TASK
Pull every line with "pinky" from the data.

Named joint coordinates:
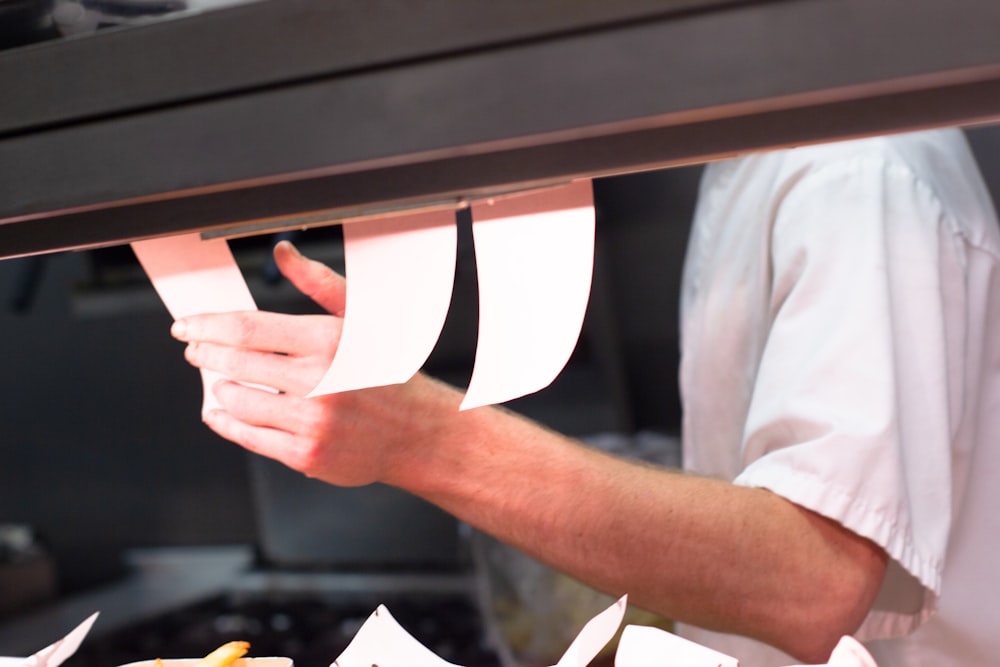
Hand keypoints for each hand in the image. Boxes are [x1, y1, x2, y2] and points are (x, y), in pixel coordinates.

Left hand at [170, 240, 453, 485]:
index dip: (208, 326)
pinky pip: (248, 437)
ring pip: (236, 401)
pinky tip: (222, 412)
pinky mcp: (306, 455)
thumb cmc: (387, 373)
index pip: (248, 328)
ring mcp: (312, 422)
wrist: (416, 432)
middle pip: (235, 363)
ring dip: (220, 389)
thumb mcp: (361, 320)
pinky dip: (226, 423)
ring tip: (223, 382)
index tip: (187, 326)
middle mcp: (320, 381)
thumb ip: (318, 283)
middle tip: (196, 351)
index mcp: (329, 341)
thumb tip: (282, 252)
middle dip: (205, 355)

YOUR SOLUTION
pinky pip: (248, 437)
pinky tip: (222, 412)
pinky mcp: (306, 455)
pinky dip: (226, 423)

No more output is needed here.